Planning for Peace

Graduate students Gal Bar Dea, Heather Gilmartin, and Lennaro Crain lead the group Students Participating in Resolving International Tensions
Graduate students Gal Bar Dea, Heather Gilmartin, and Lennaro Crain lead the group Students Participating in Resolving International Tensions. (Jenica Miller)

Gal Bar Dea, a Columbia MBA student from Israel, began his quest for world peace with an e-mail blast. Thirty-five fellow Columbia graduate students responded and together they created SPIRIT Initiative, a Web-based project whose objective is explained by its full name: Students Participating in Resolving International Tensions.

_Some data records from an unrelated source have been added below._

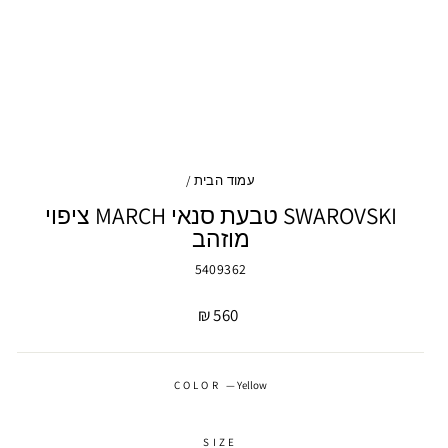
עמוד הבית
/
SWAROVSKI טבעת סנאי MARCH ציפוי
מוזהב
5409362
מחיר
560 ₪
COLOR
—
Yellow
SIZE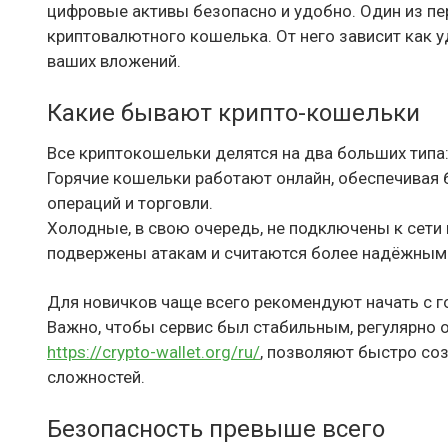
цифровые активы безопасно и удобно. Один из п
криптовалютного кошелька. От него зависит как у
ваших вложений.
Какие бывают крипто-кошельки
Все криптокошельки делятся на два больших типа
Горячие кошельки работают онлайн, обеспечивая 
операций и торговли.
Холодные, в свою очередь, не подключены к сети 
подвержены атакам и считаются более надёжным
Для новичков чаще всего рекомендуют начать с г
Важно, чтобы сервис был стабильным, регулярно о
https://crypto-wallet.org/ru/
, позволяют быстро соз
сложностей.
Безопасность превыше всего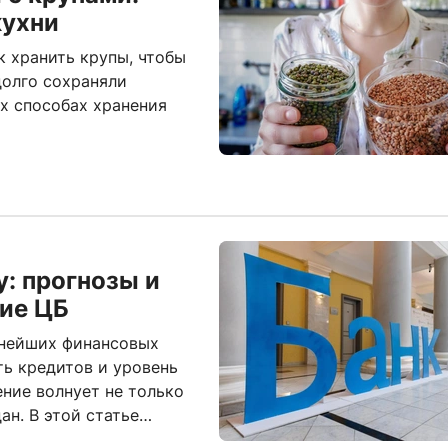
кухни
к хранить крупы, чтобы
долго сохраняли
х способах хранения
у: прогнозы и
ие ЦБ
жнейших финансовых
ть кредитов и уровень
ние волнует не только
ан. В этой статье
ой ставки и когда оно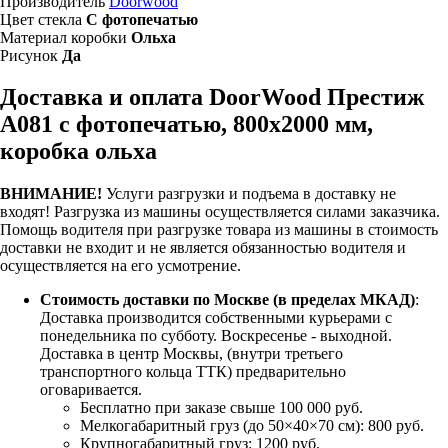
Производитель
Doorwood
Цвет стекла
С фотопечатью
Материал коробки
Ольха
Рисунок
Да
Доставка и оплата DoorWood Престиж
А081 с фотопечатью, 800х2000 мм,
коробка ольха
ВНИМАНИЕ!
Услуги разгрузки и подъема в доставку не
входят!
Разгрузка из машины осуществляется силами заказчика.
Помощь водителя при разгрузке товара из машины в стоимость
доставки не входит и не является обязанностью водителя и
осуществляется на его усмотрение.
Стоимость доставки по Москве (в пределах МКАД)
:
Доставка производится собственными курьерами с
понедельника по субботу. Воскресенье - выходной.
Доставка в центр Москвы, (внутри третьего
транспортного кольца ТТК) предварительно
оговаривается.
Бесплатно при заказе свыше 100 000 руб.
Мелкогабаритный груз (до 50×40×70 см): 800 руб.
Крупногабаритный груз: 1200 руб.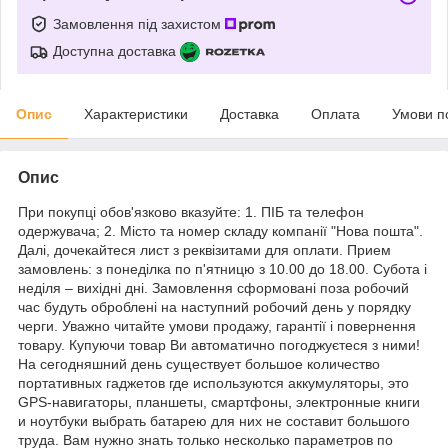
Замовлення під захистом
Доступна доставка
Опис
Характеристики
Доставка
Оплата
Умови п
Опис
При покупці обов'язково вказуйте: 1. ПІБ та телефон
одержувача; 2. Місто та номер складу компанії "Нова пошта".
Далі, дочекайтеся лист з реквізитами для оплати. Прием
замовлень: з понеділка по п'ятницю з 10.00 до 18.00. Субота і
неділя – вихідні дні. Замовлення сформовані поза робочий
час будуть оброблені на наступний робочий день у порядку
черги. Уважно читайте умови продажу, гарантії і повернення
товару. Купуючи товар Ви автоматично погоджуєтеся з ними!
На сегодняшний день существует большое количество
портативных гаджетов где используются аккумуляторы, это
GPS-навигаторы, планшеты, смартфоны, электронные книги
и ноутбуки выбрать батарею для них не составит большого
труда. Вам нужно знать только несколько параметров по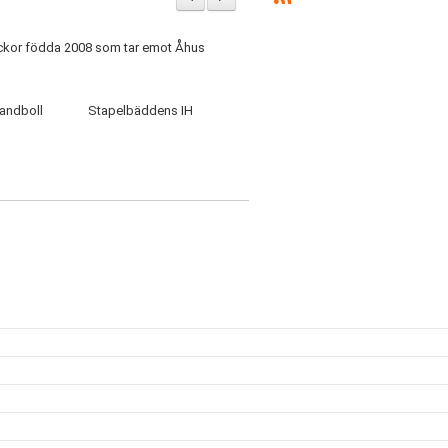
ickor födda 2008 som tar emot Åhus
andboll
Stapelbäddens IH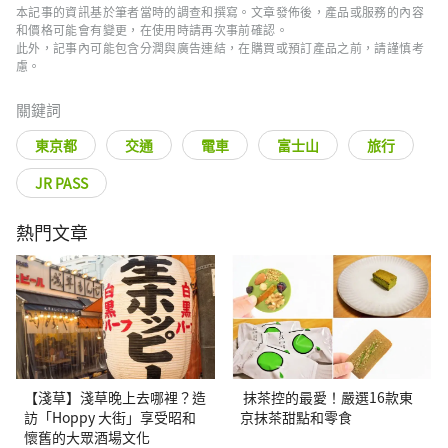
本記事的資訊基於筆者當時的調查和撰寫。文章發佈後，產品或服務的內容
和價格可能會有變更，在使用時請再次事前確認。
此外，記事內可能包含分潤與廣告連結，在購買或預訂產品之前，請謹慎考
慮。
關鍵詞
東京都
交通
電車
富士山
旅行
JR PASS
熱門文章
【淺草】淺草晚上去哪裡？造
抹茶控的最愛！嚴選16款東
訪「Hoppy 大街」享受昭和
京抹茶甜點和零食
懷舊的大眾酒場文化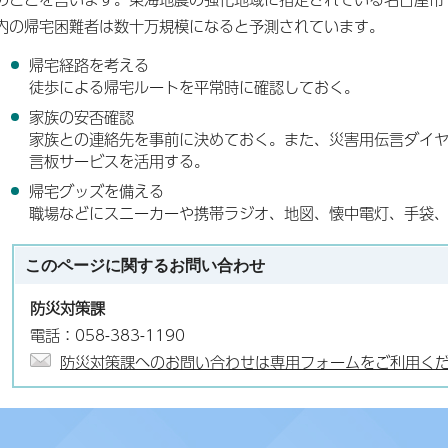
内の帰宅困難者は数十万規模になると予測されています。
帰宅経路を考える
徒歩による帰宅ルートを平常時に確認しておく。
家族の安否確認
家族との連絡先を事前に決めておく。また、災害用伝言ダイヤ
言板サービスを活用する。
帰宅グッズを備える
職場などにスニーカーや携帯ラジオ、地図、懐中電灯、手袋
このページに関する
お問い合わせ
防災対策課
電話：058-383-1190
防災対策課へのお問い合わせは専用フォームをご利用く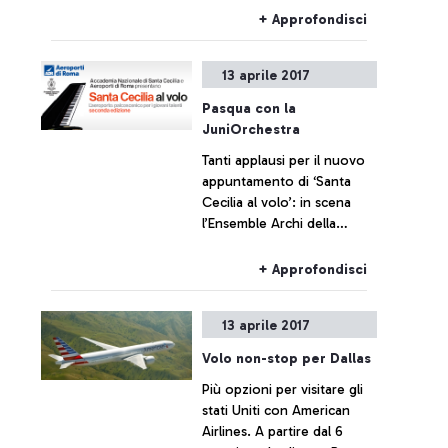
oltre 700.000 viaggiatori
+ Approfondisci
nel ponte di Pasqua.
13 aprile 2017
Pasqua con la
JuniOrchestra
Tanti applausi per il nuovo
appuntamento di ‘Santa
Cecilia al volo’: in scena
l’Ensemble Archi della
JuniOrchestra; domani il
concerto straordinario del
+ Approfondisci
Maestro Antonio Pappano
13 aprile 2017
Volo non-stop per Dallas
Più opzioni per visitare gli
stati Uniti con American
Airlines. A partire dal 6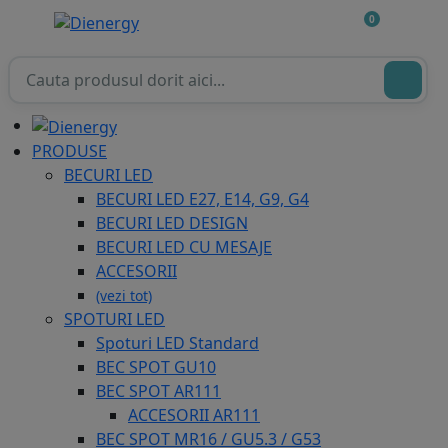
0
PRODUSE
BECURI LED
BECURI LED E27, E14, G9, G4
BECURI LED DESIGN
BECURI LED CU MESAJE
ACCESORII
(vezi tot)
SPOTURI LED
Spoturi LED Standard
BEC SPOT GU10
BEC SPOT AR111
ACCESORII AR111
BEC SPOT MR16 / GU5.3 / G53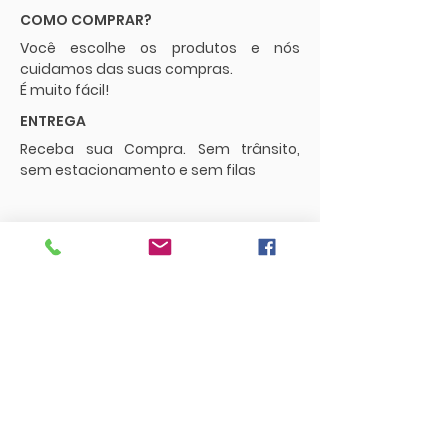
COMO COMPRAR?
Você escolhe os produtos e nós
cuidamos das suas compras.
É muito fácil!
ENTREGA
Receba sua Compra. Sem trânsito,
sem estacionamento e sem filas
POLÍTICAS
Envios e Frete
Trocas e Devoluções
CONTATO
supermercadopaguemenos.com@g
mail.com
73 3016-0698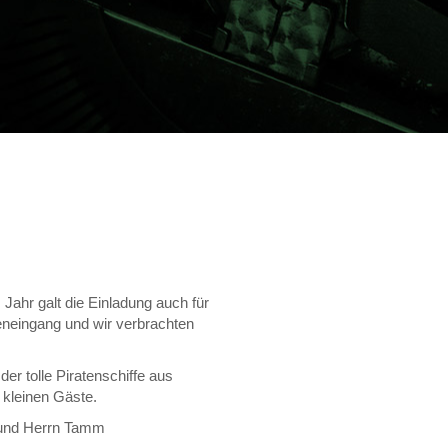
Jahr galt die Einladung auch für
reneingang und wir verbrachten
er tolle Piratenschiffe aus
e kleinen Gäste.
) und Herrn Tamm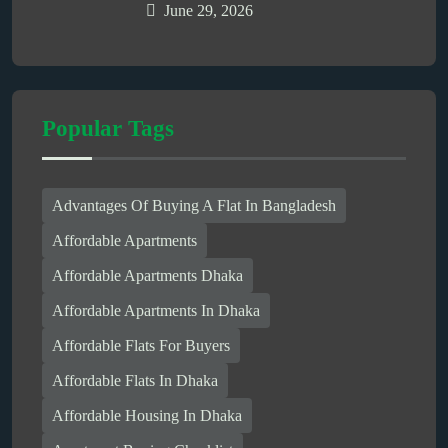
June 29, 2026
Popular Tags
Advantages Of Buying A Flat In Bangladesh
Affordable Apartments
Affordable Apartments Dhaka
Affordable Apartments In Dhaka
Affordable Flats For Buyers
Affordable Flats In Dhaka
Affordable Housing In Dhaka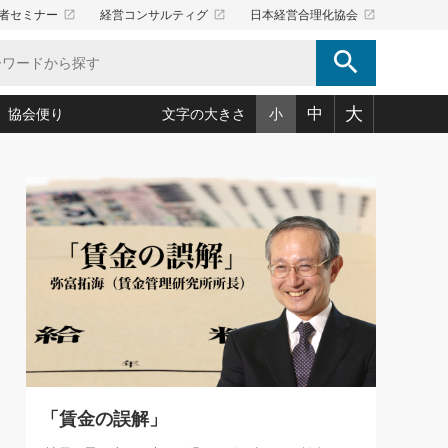
launch
launch
launch
者セミナー
経営コンサルティグ
日本経営合理化協会
search
大
中
協会便り
文字の大きさ
小
5)
況は会社守成の好機(38)
ころ心平の ──社長のための「か・ら・だマネジメント」
「愛読者通信」著者インタビュー(44)
34)
思われる 気配りの達人(127)
人間力の磨き方」(86)
ビジネス見聞録 経営ニュース(100)
タルＡＶを味方に！新・仕事術(180)
0)
り(210)
(92)
え 東洋思想に学ぶ経営学(132)
作間信司の経営無形庵(けいえいむぎょうあん)(166)
ー脳の鍛え方(32)
もっとみる
026.08.5
)
識(57)
指導者たち」(32)
経営セミナー情報局(1)
86回 「言葉狩り」
ンを楽しむ基礎レッスン(12)
ーイング経営入
教育の決め手(203)
略”(30)
繁栄への着眼点 牟田太陽(76)
！社長が読むべき今月の4冊(88)
て」(38)
講話を聞いて学ぼう 実学・耳学・磨く「ミミガク」のすすめ
で楽しむ読書術(162)
(7)
ランク上の手紙・メール術(100)
「氣」(30)
「賃金の誤解」
ミどこ
00)
スポーツ・ビジネスに学ぶ心理学(98)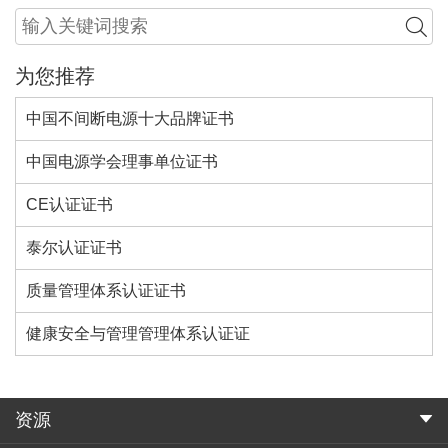
为您推荐
中国不间断电源十大品牌证书
中国电源学会理事单位证书
CE认证证书
泰尔认证证书
质量管理体系认证证书
健康安全与管理管理体系认证证
资源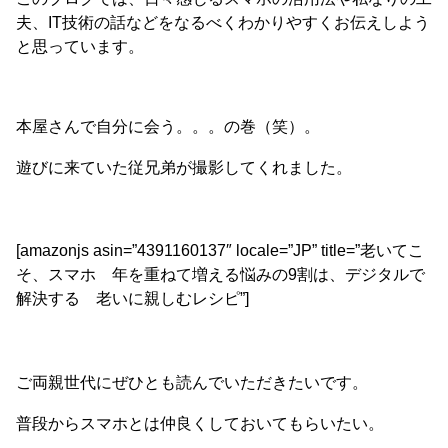
夫、IT技術の話などをなるべくわかりやすくお伝えしよう
と思っています。
本屋さんで自分に会う。。。の巻（笑）。
遊びに来ていた従兄弟が撮影してくれました。
[amazonjs asin=”4391160137″ locale=”JP” title=”老いてこ
そ、スマホ 年を重ねて増える悩みの9割は、デジタルで
解決する 老いに親しむレシピ”]
ご両親世代にぜひとも読んでいただきたいです。
普段からスマホとは仲良くしておいてもらいたい。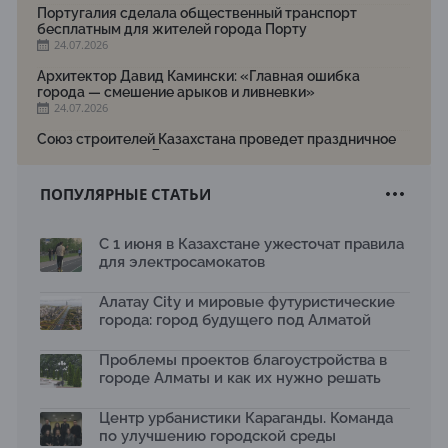
Португалия сделала общественный транспорт
бесплатным для жителей города Порту
24.07.2026
Архитектор Давид Камински: «Главная ошибка
города — смешение арыков и ливневки»
24.07.2026
Союз строителей Казахстана проведет праздничное
мероприятие ко Дню строителя
22.07.2026
ПОПУЛЯРНЫЕ СТАТЬИ
Новый Строительный кодекс: что изменилось для
заказчиков, подрядчиков и государства по мнению
Бауыржана Байбахтиева
С 1 июня в Казахстане ужесточат правила
17.07.2026
для электросамокатов
Яндекс Лавка запустила пилотный проект
рободоставки в Астане
Алатау City и мировые футуристические
15.07.2026
города: город будущего под Алматой
Архитектурная премия SÄULE ARCHITEKTURPREIS
Проблемы проектов благоустройства в
2026 принимает заявки до 31 июля
13.07.2026
городе Алматы и как их нужно решать
Первый Дом правительства Алматы станет главной
Центр урбанистики Караганды. Команда
темой новой выставки в «Целинном»
по улучшению городской среды
13.07.2026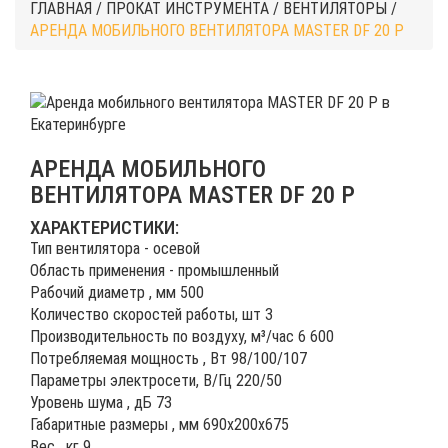
ГЛАВНАЯ
/
ПРОКАТ ИНСТРУМЕНТА
/
ВЕНТИЛЯТОРЫ
/
АРЕНДА МОБИЛЬНОГО ВЕНТИЛЯТОРА MASTER DF 20 P
АРЕНДА МОБИЛЬНОГО
ВЕНТИЛЯТОРА MASTER DF 20 P
ХАРАКТЕРИСТИКИ:
Тип вентилятора - осевой
Область применения - промышленный
Рабочий диаметр , мм 500
Количество скоростей работы, шт 3
Производительность по воздуху, м³/час 6 600
Потребляемая мощность , Вт 98/100/107
Параметры электросети, В/Гц 220/50
Уровень шума , дБ 73
Габаритные размеры , мм 690x200x675
Вес , кг 9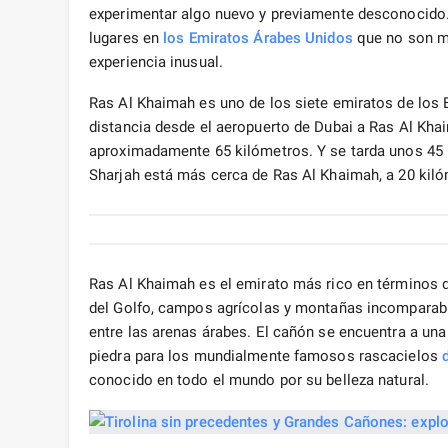
experimentar algo nuevo y previamente desconocido.
lugares en
los Emiratos Árabes Unidos
que no son me
experiencia inusual.
Ras Al Khaimah es uno de los siete emiratos de los E
distancia desde el aeropuerto de Dubai a Ras Al Kha
aproximadamente 65 kilómetros. Y se tarda unos 45 
Sharjah está más cerca de Ras Al Khaimah, a 20 kiló
Ras Al Khaimah es el emirato más rico en términos de
del Golfo, campos agrícolas y montañas incomparabl
entre las arenas árabes. El cañón se encuentra a una 
piedra para los mundialmente famosos rascacielos
conocido en todo el mundo por su belleza natural.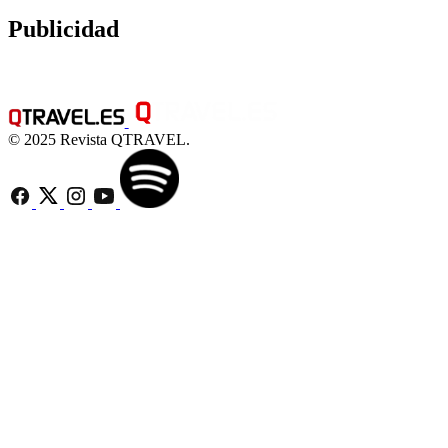
Publicidad
© 2025 Revista QTRAVEL.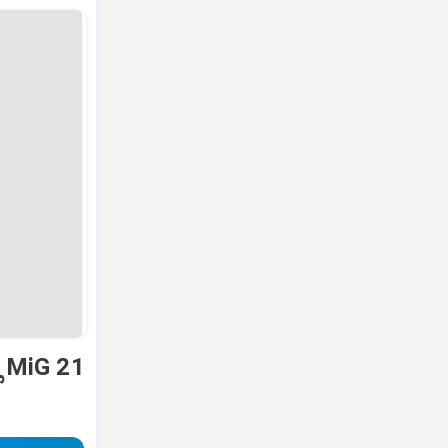
ಿ MiG 21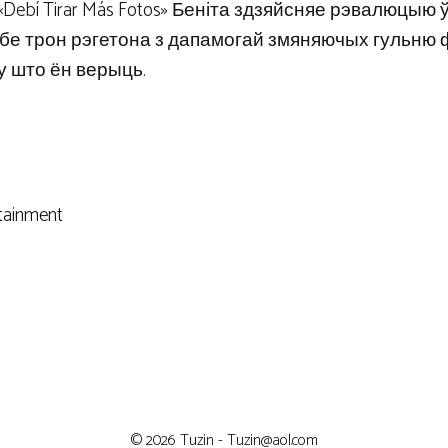
«Debí Tirar Más Fotos» Беніта здзяйсняе рэвалюцыю 
бе трон рэгетона з дапамогай змяняючых гульню 
 у што ён верыць.
tainment
© 2026 Tuzin -
Tuzin@aol.com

Last fall, the students sought peace proposals from peers at 50 universities around the world. They received 31 proposals, most of them addressing long-simmering conflicts in the Middle East, in Afghanistan and Pakistan, and in civil war–torn Colombia. They recruited a panel of experts to choose the best eight; these papers soon will appear on the group’s Web site, spiritinitiative.org.

The SPIRIT Initiative’s guiding principle, Bar Dea says, is that brilliant ideas will emerge from inclusive conversations. To this end, the group’s Web site soon will permit anybody to contribute thoughts and suggestions on specific proposals.

More than 100 students from around the world are expected to attend the organization’s April 9 inaugural conference in New York City. Graduate students from Colombia, Nigeria, Israel, and elsewhere will present their papers to invited UN officials and to academics. One plan would create a UN fellowship program to educate Pakistani and Afghani youth. Another would launch a tax-exempt fish-farming industry to give jobs to people in Gaza.

“This whole idea came from wanting to change things in my country,” says Bar Dea, whose group has received institutional support from Columbia Business School and the School of International and Public Affairs. “You have new governments, new prime ministers, and nothing happens. We’re not trying to replace the decision makers, but we know we can contribute.”